Alain Guillot

Life, Leadership, and Money Matters

Jeremy Dauber

469 Jeremy Dauber: The History of Comics, from the Civil war to the war of Marvel vs. DC Comics

About Jeremy Dauber

Jeremy Dauber

Jeremy Dauber is a professor of Jewish literature and American Studies at Columbia University, where he has also served as director of its Institute for Israel and Jewish Studies.

He received his undergraduate degree summa cum laude from Harvard and his doctorate from the University of Oxford, which he attended as a Rhodes Scholar. His previous books include In the Demon’s Bedroom: Yiddish Literature and the Early Modern, also Antonio’s Devils: Writers of the Jewish Enlightenment and the Birth of Modern Hebrew and Yiddish Literature, The Worlds of Sholem Aleichem, and  Jewish Comedy: A Serious History; the last two were finalists for the National Jewish Book Award. (As “J.A. Dauber,” he is also the author of the YA novel Mayhem and Madness: Chronicles of a Teenaged Supervillain, which was a Young Adults’ Choice of the Children’s Book Council.) He frequently lectures on topics related to American popular culture, Jewish literature, history, and humor at venues throughout the United States and internationally.

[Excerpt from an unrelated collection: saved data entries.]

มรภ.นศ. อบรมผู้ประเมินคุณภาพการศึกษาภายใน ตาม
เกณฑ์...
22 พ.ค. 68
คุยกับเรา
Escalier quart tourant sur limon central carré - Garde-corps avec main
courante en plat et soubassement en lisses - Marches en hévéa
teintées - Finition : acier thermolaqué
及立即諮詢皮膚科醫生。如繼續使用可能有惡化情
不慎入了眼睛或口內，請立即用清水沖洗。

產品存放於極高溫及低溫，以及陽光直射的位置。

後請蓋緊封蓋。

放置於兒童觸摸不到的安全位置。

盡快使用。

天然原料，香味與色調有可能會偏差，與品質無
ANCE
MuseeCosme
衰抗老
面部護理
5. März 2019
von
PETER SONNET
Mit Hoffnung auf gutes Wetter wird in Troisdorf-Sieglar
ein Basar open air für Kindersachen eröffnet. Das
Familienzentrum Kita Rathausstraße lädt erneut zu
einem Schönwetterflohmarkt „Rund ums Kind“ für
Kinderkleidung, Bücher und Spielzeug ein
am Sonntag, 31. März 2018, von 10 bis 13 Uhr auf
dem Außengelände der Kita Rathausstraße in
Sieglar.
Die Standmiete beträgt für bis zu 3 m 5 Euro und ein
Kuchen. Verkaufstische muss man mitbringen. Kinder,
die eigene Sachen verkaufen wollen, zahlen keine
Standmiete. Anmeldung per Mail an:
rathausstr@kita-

​Jeremy grew up about ten minutes away from the George Washington Bridge, in a modern Orthodox Jewish community in New Jersey; went to Harvard, where, upbringing notwithstanding, read authors like Isaac Bashevis Singer and Philip Roth for the first time and got hooked; went to Oxford on a Rhodes Scholarship and wrote about Hebrew and Yiddish literature – and while there, wrote the libretto for an opera that played in Boston and a movie that screened at the Cannes market (you can still find it bouncing around the lower cable channels late at night); came back to America and took a job at Columbia, where he now teaches about, among other things, Dostoevsky, Mel Brooks, graphic novels, and Sholem Aleichem. He used to write a column for the Christian Science Monitor on TV and movies that were recognized, a few years back, by the National Society of Newspaper Columnists.

Where to find Jeremy Dauber

Website
Twitter

American Comics: A History

Comics have conquered America. From our multiplexes, where Marvel and DC movies reign supreme, to our television screens, where comics-based shows like The Walking Dead have become among the most popular in cable history,

to convention halls, best-seller lists, Pulitzer Prize-winning titles, and MacArthur Fellowship recipients, comics shape American culture, in ways high and low, superficial, and deeply profound.

In American Comics, Columbia professor Jeremy Dauber takes readers through their incredible but little-known history, starting with the Civil War and cartoonist Thomas Nast, creator of the lasting and iconic images of Uncle Sam and Santa Claus; the golden age of newspaper comic strips and the first great superhero boom; the moral panic of the Eisenhower era, the Marvel Comics revolution, and the underground comix movement of the 1960s and ’70s; and finally into the twenty-first century, taking in the grim and gritty Dark Knights and Watchmen alongside the brilliant rise of the graphic novel by acclaimed practitioners like Art Spiegelman and Alison Bechdel.

Dauber’s story shows not only how comics have changed over the decades but how American politics and culture have changed them. Throughout, he describes the origins of beloved comics, champions neglected masterpieces and argues that we can understand how America sees itself through whose stories comics tell. Striking and revelatory, American Comics is a rich chronicle of the last 150 years of American history through the lens of its comic strips, political cartoons, superheroes, graphic novels, and more.